Let's try another metric. Python.org's web statistics are public. Looking at the first five months of this year, and adding up the total downloads, we get:

Jan:2,584,754
Feb:2,539,177
Mar:3,182,946
Apr:3,199,012
May:2,855,033

Averaging that over a year gives us 34,466,213 downloads per year. It's worth noting that these are overwhelmingly Windows downloads -- most Linux users are going to be using the versions packaged as part of their distro, and (I think, but correct me if I'm wrong) the same is largely going to be the case on the Mac.

So, 34.5 million downloads. There were ten versions of Python released over the last year, so for let's assume that each developer downloaded each version once and once only; that gives us 3.5 million Python programmers on Windows.

What other data points are there? This job site aggregator's blog post suggests using searches for resumes/CVs as a way of getting numbers.
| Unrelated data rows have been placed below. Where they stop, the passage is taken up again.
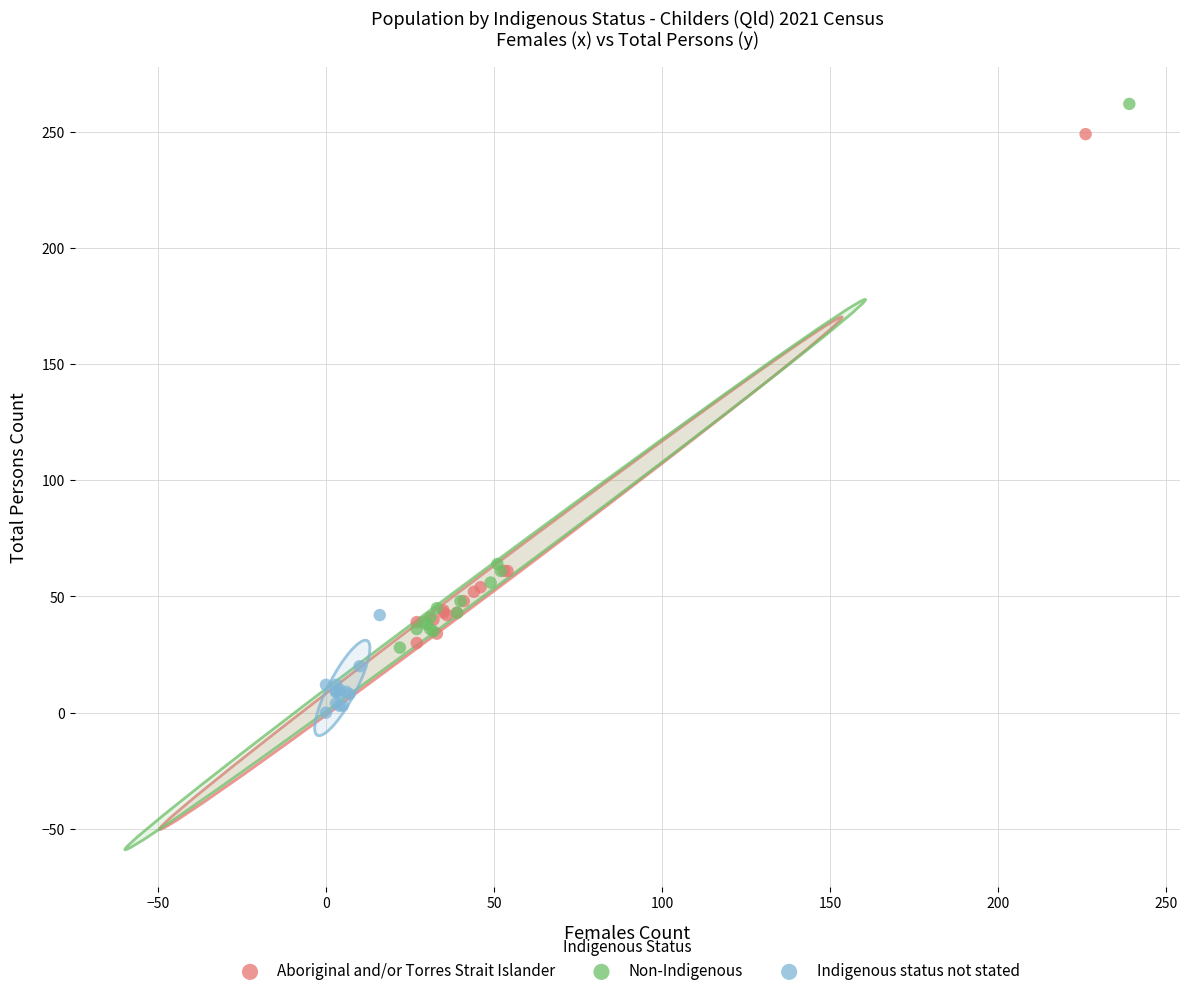

Which series contains the lowest Y value?

Indigenous status not stated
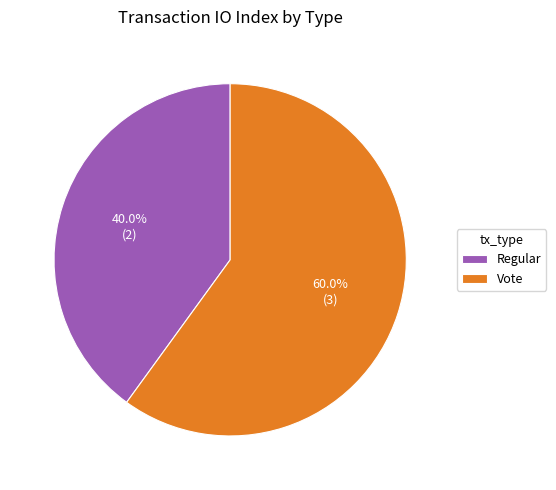

Do Vote and Regular together represent more than half of the pie?

Yes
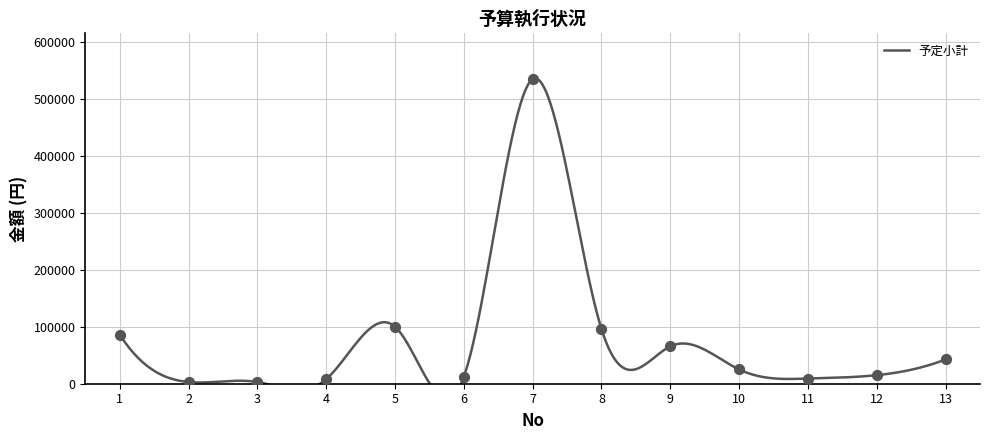

What is the change in value from 1 to 2?

-83020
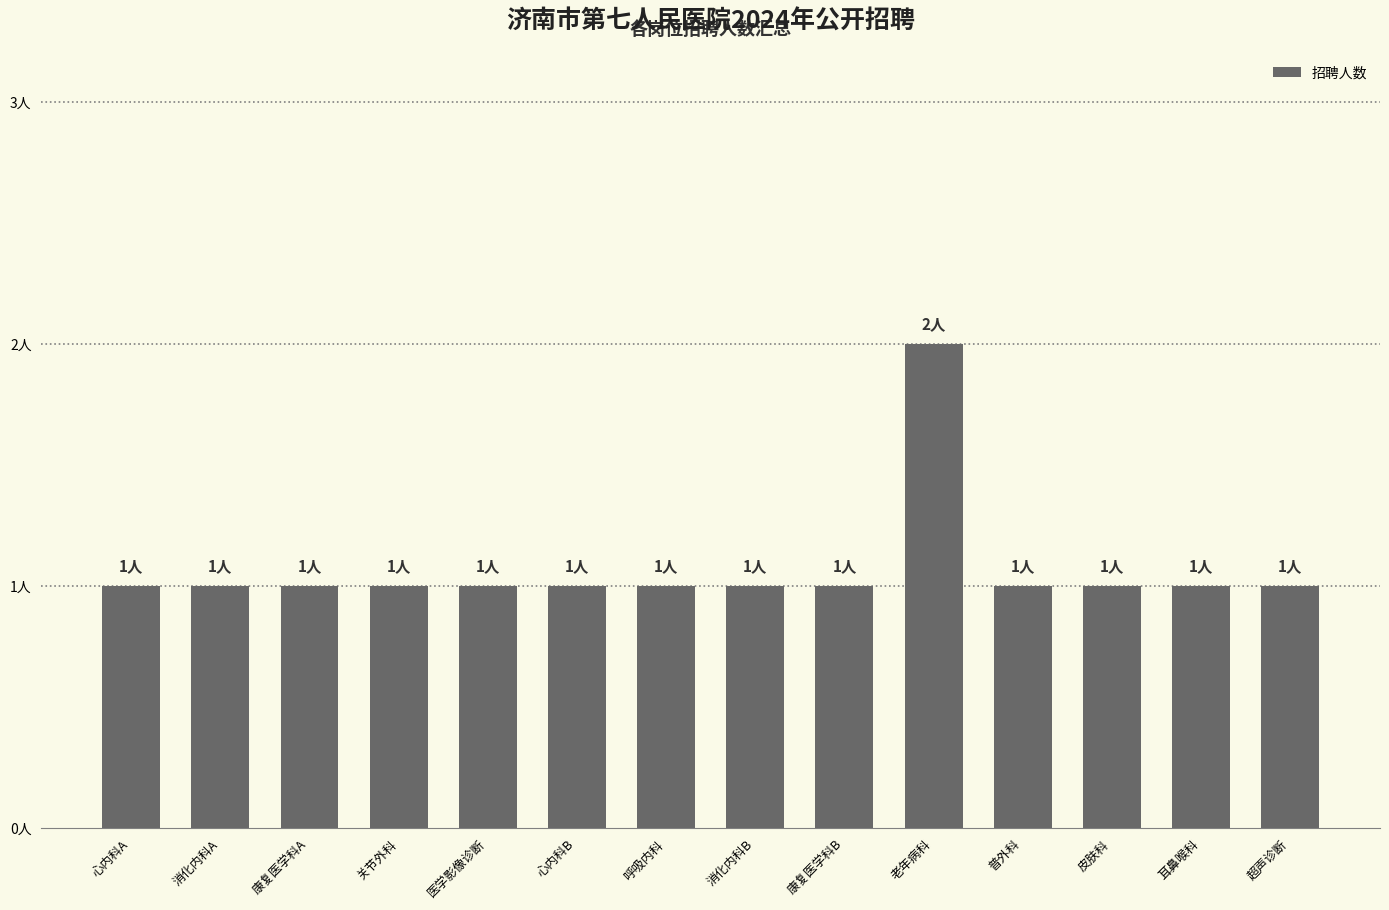

Rank the categories by value from highest to lowest.

老年病科, 心内科A, 消化内科A, 康复医学科A, 关节外科, 医学影像诊断, 心内科B, 呼吸内科, 消化内科B, 康复医学科B, 普外科, 皮肤科, 耳鼻喉科, 超声诊断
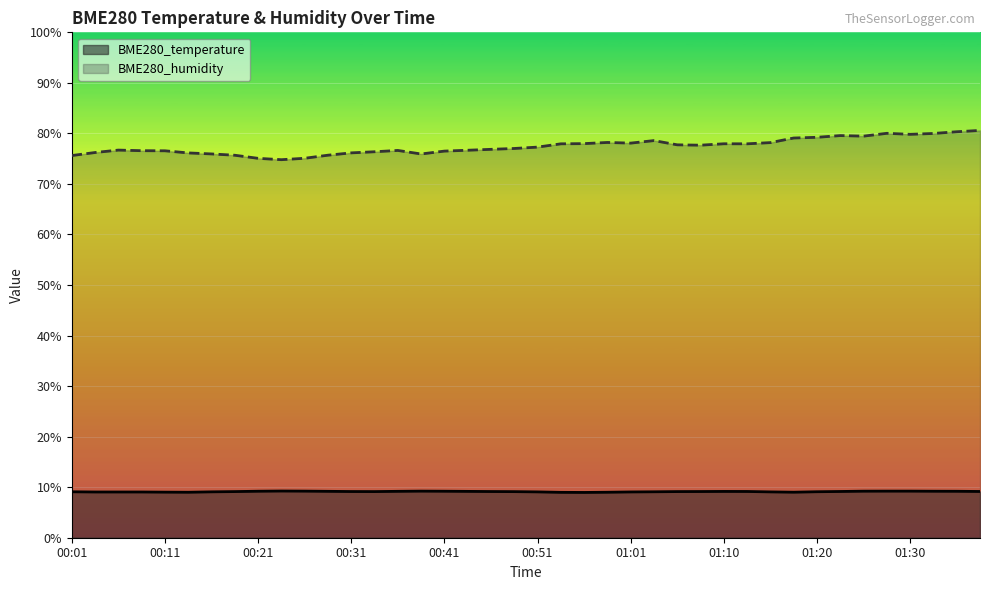

What is the minimum value for BME280_temperature?

9.0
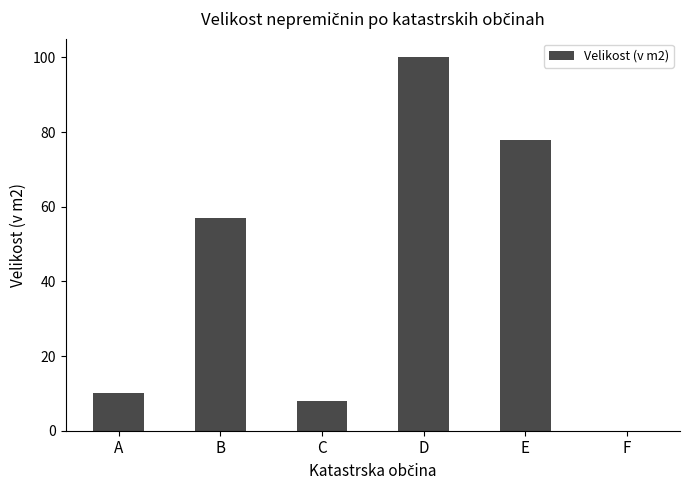

What is the change in value from A to F?

-10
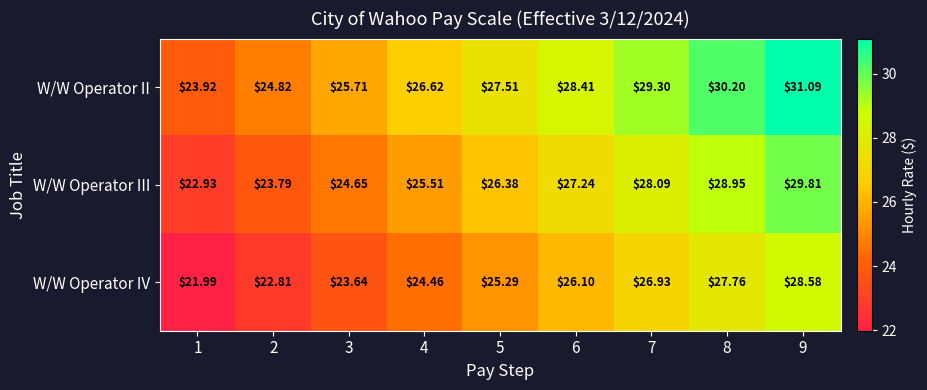

List the series in order of their peak value, highest first.

W/W Operator II, W/W Operator III, W/W Operator IV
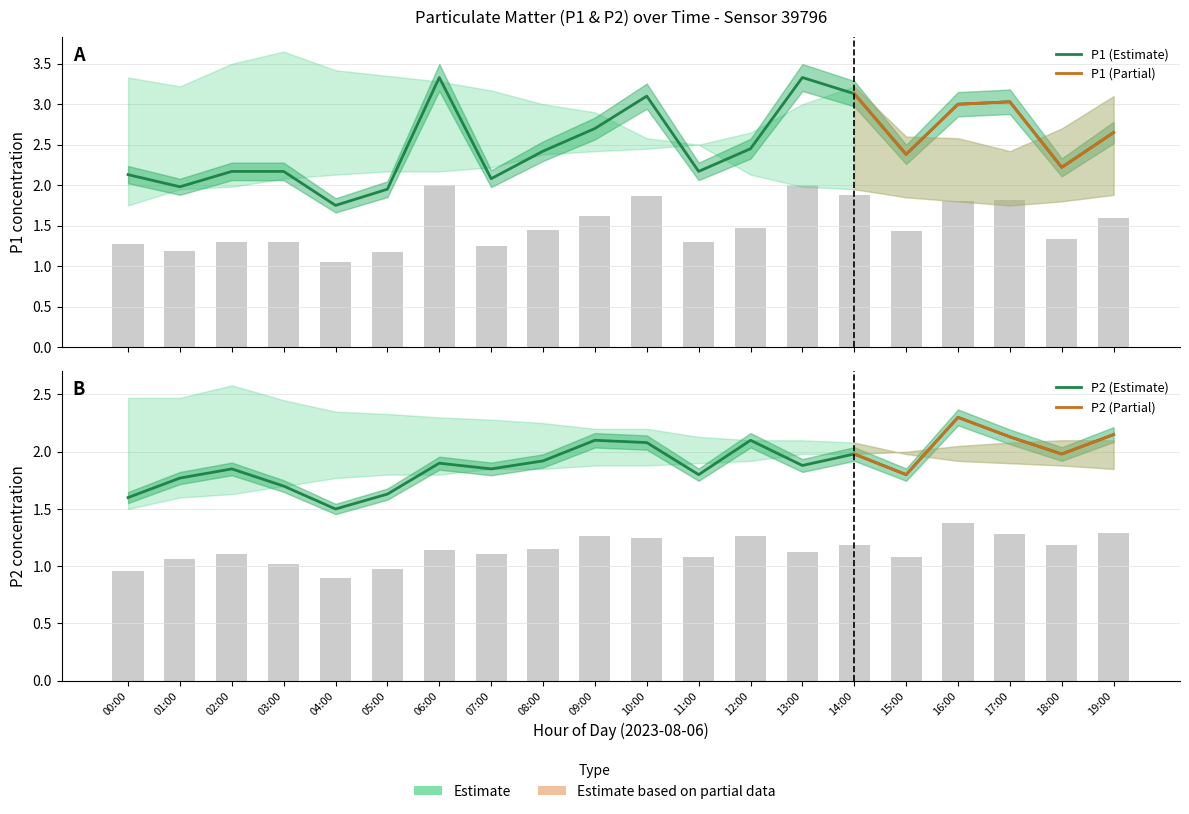

What is the average value of the P2 series?

1.9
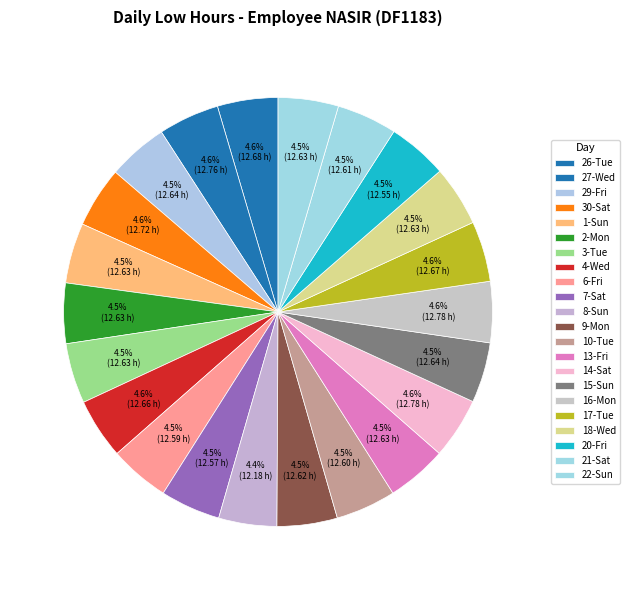

How many slices are in this pie chart?

22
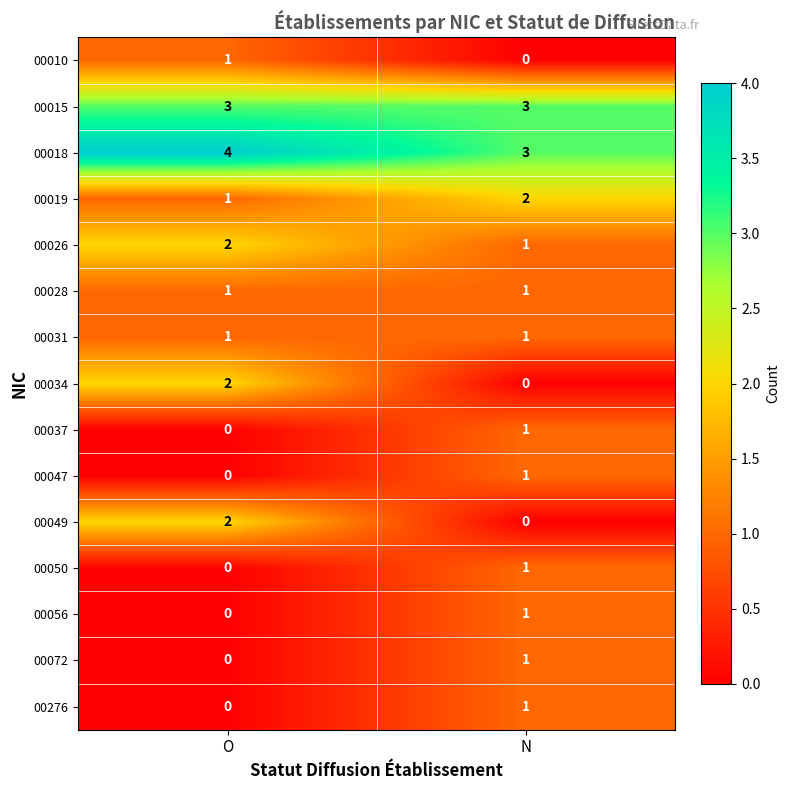

What is the spread (max minus min) of values at O?

4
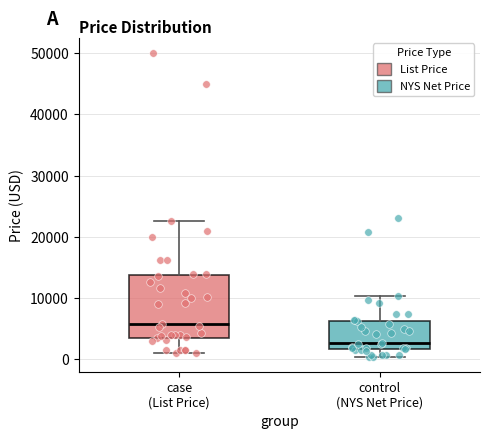

Which box is the tallest, from its lower edge to its upper edge?

case (List Price)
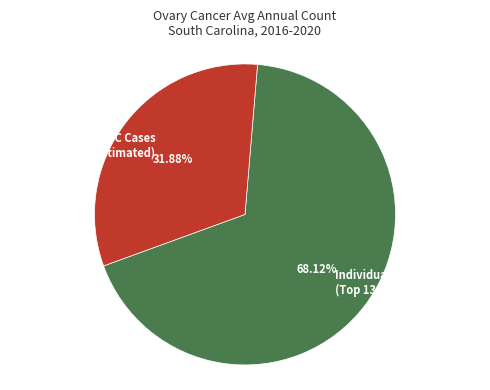

Is there any slice that represents more than half of the pie?

Yes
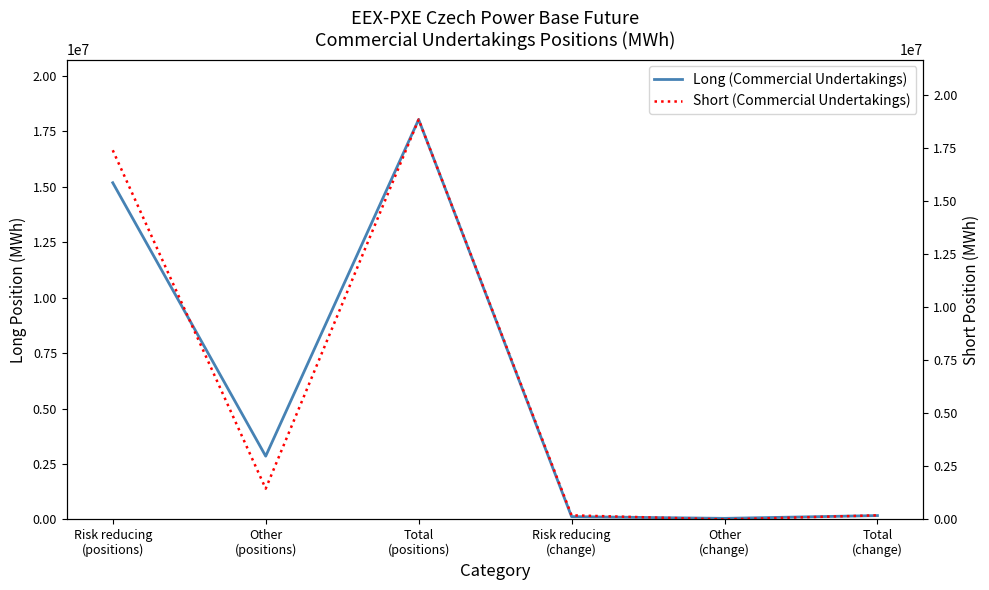

What is the label of the 2nd point from the left?

Other
(positions)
Their suggested search for Python would be

(intitle:resume OR inurl:resume) Python -intitle:jobs -resumes -apply

Being in the UK, where we use "CV" more than we use "resume", I tried this:

(intitle:resume OR inurl:resume OR intitle:cv OR inurl:cv) Python -intitle:jobs -resumes -apply

The results were unfortunately completely useless. 338,000 hits but the only actual CV/resume on the first page was Guido van Rossum's -- everything else was about the OpenCV computer vision library, or about resuming things.

So let's scrap that. What else can we do? Well, taking inspiration (and some raw data) from this excellent blog post about estimating the number of Java programmers in the world, we can do this calculation:

  • Programmers in the world: 43,000,000 (see the link above for the calculation)
  • Python developers as per the latest TIOBE ranking: 4.183%, which gives 1,798,690
  • Python developers as per the latest LangPop.com ranking: 7% (taken by an approximate ratio of the Python score to the sum of the scores of all languages), which gives 2,841,410

OK, so there I'm multiplying one very approximate number of programmers by a "percentage" rating that doesn't claim to be a percentage of programmers using a given language. But this ain't rocket science, I can mix and match units if I want.

The good news is, we're in the same order of magnitude; we've got numbers of 1.8 million, 2.8 million, 3.5 million, and 4.3 million. So, based on some super-unscientific guesswork, I think I can happily say that the number of Python programmers in the world is in the low millions.

What do you think? Are there other ways of working this out that I've missed? Does anyone have (gasp!) hard numbers?